According to the MMS update, while deep OCS gas production actually declined about 29 percent from 4.76 tcf per year in 1997 to an estimated 3.36 tcf per year in 2002, well data reveal that higher production rates can be expected on the OCS when drilling targets formations deeper than 16,000 ft true vertical depth subsea. It estimated that the potential of undiscovered recoverable resources for shallow-water Gulf deep gas falls somewhere in the range of 5 to 20 tcf, with the mean estimated at 10.5 tcf.
According to MMS records, operators drilled 75 wells deeper than 15,000 ft during 2001. Of that total, 40 were drilled deeper than 16,000 ft, 27 deeper than 17,000 ft, and 16 deeper than 18,000 ft. Of the 75 wells, 45 were completed, four were temporarily abandoned, five were sidetracked, and 21 were plugged and abandoned. In 2002, operators drilled 64 sub-15,000-ft. wells. Of that total, 39 went below 16,000 ft, 27 were deeper than 17,000 ft, and 18 went beyond 18,000 ft. Of the 64 wells, 32 were completed, 10 were temporarily abandoned, nine were sidetracked, and 13 were plugged and abandoned.
The indicative success rates of the 77 deep OCS completions (with average well statistics listed in the update), combined with sharp rises in natural gas prices this past winter and declining gas production in other Gulf of Mexico areas, was instrumental in bringing MMS to draft a proposal in March that would provide royalty suspension incentives when companies risk drilling for deep gas on already-leased OCS acreage. The proposal would cover some 2,400 existing OCS leases. After time for public comment, MMS would introduce the proposal for formal action and draft legislation under existing rules.
There is a precedent for the proposal. The agency has included a deep gas royalty incentive for new leases in deepwater (more than 5,000 ft.) since March 2001. That rule is thought to have at least marginally influenced an increase in wells drilled in the deepwater Gulf.
All this would indicate that with such a deep OCS gas royalty relief rule in place, Gulf of Mexico operators likely would enhance deep drilling activity there, hopefully adding some potentially significant new natural gas and condensate supplies to the country's dwindling reserve base.
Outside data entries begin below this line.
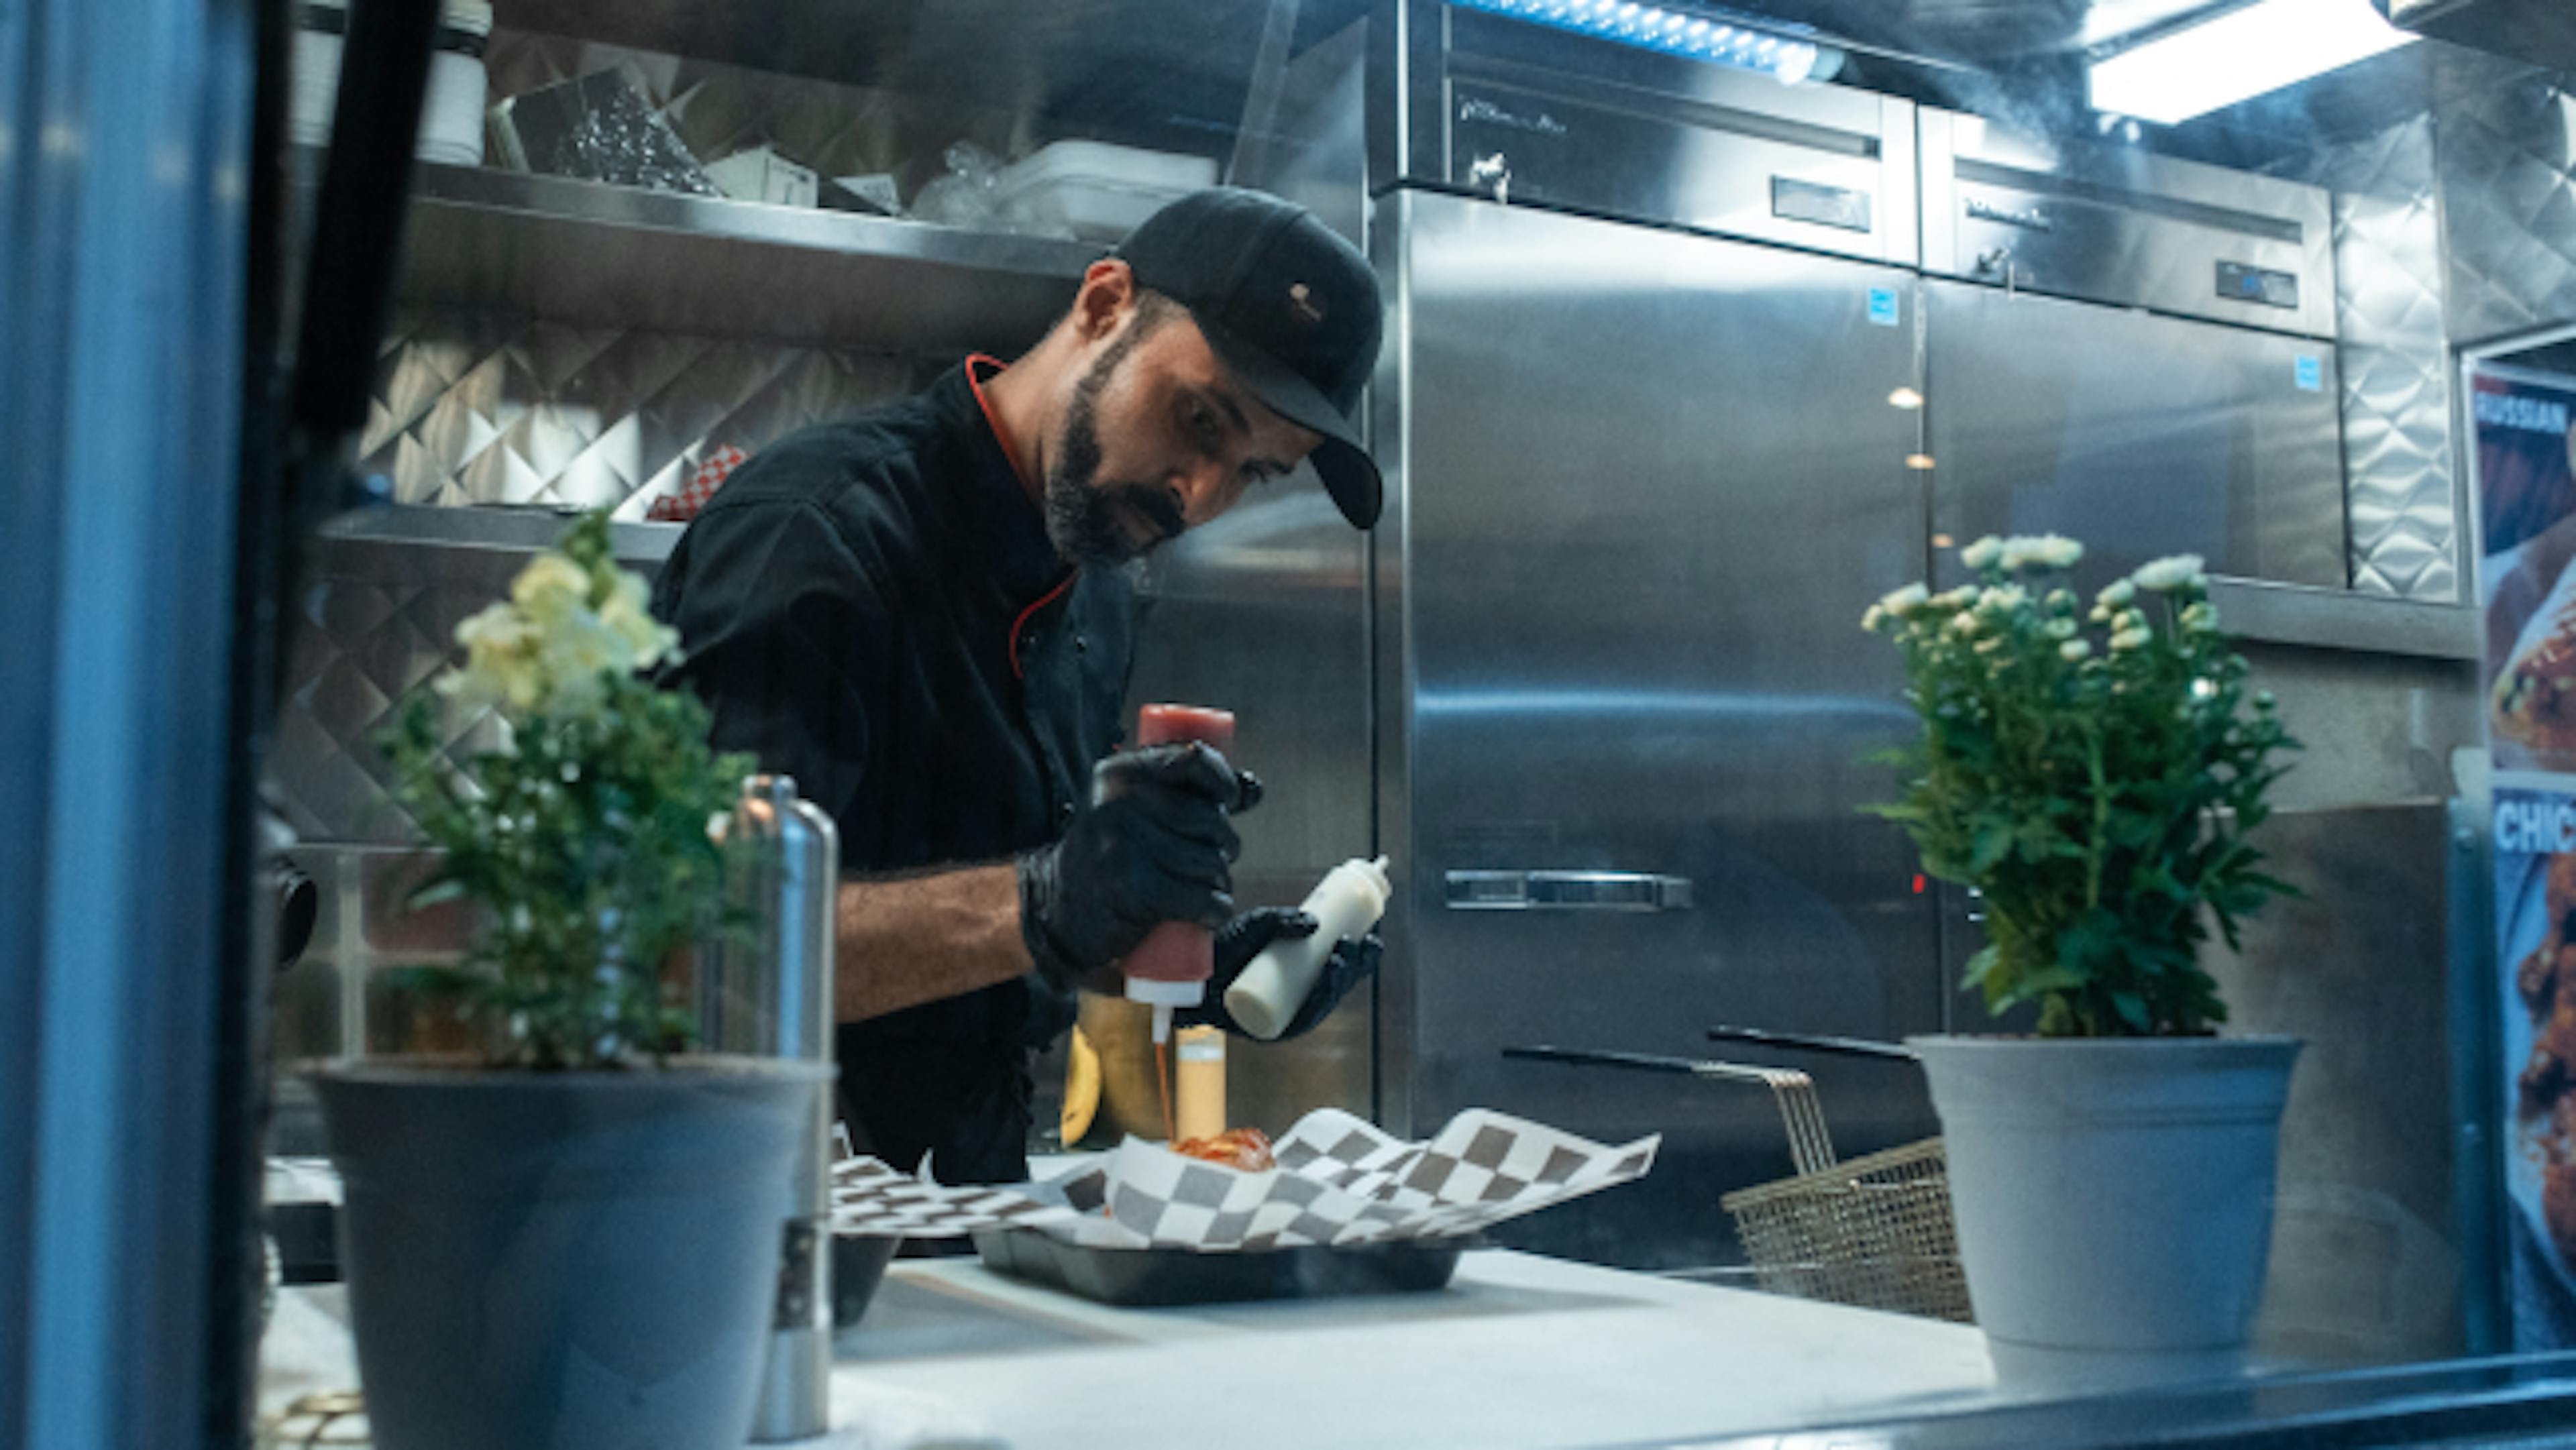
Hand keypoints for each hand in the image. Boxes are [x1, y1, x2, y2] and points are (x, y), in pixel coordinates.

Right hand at [1016, 742, 1260, 989]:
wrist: (1054, 907)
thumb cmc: (1106, 852)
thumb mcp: (1131, 807)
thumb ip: (1183, 791)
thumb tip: (1253, 788)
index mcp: (1120, 773)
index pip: (1194, 758)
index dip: (1223, 780)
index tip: (1229, 801)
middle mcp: (1119, 804)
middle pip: (1208, 817)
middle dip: (1226, 843)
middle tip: (1215, 859)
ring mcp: (1124, 847)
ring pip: (1209, 861)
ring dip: (1220, 880)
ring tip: (1206, 887)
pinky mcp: (1134, 891)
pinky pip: (1201, 898)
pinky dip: (1216, 909)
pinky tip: (1212, 912)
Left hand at [1184, 906, 1381, 1039]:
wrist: (1185, 972)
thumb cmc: (1222, 948)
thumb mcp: (1255, 925)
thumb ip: (1281, 919)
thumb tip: (1313, 923)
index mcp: (1302, 970)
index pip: (1340, 962)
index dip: (1361, 952)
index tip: (1373, 933)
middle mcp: (1298, 994)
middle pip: (1338, 984)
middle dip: (1356, 965)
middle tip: (1358, 943)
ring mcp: (1285, 1013)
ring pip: (1324, 1003)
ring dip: (1340, 982)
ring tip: (1341, 958)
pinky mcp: (1271, 1031)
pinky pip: (1301, 1022)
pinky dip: (1317, 1006)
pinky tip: (1324, 986)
It also might help stimulate construction of any number of new posted barge and shallow-water jackup rigs equipped with state-of-the-art deep drilling equipment, since many of the existing ones--most of them 20 years old or more--are only barely geared up to drill below the 15,000-ft mark. With many of the current wells going to total depths below 19,000 ft, it won't be long before merely upgrading older rigs simply won't fill the bill.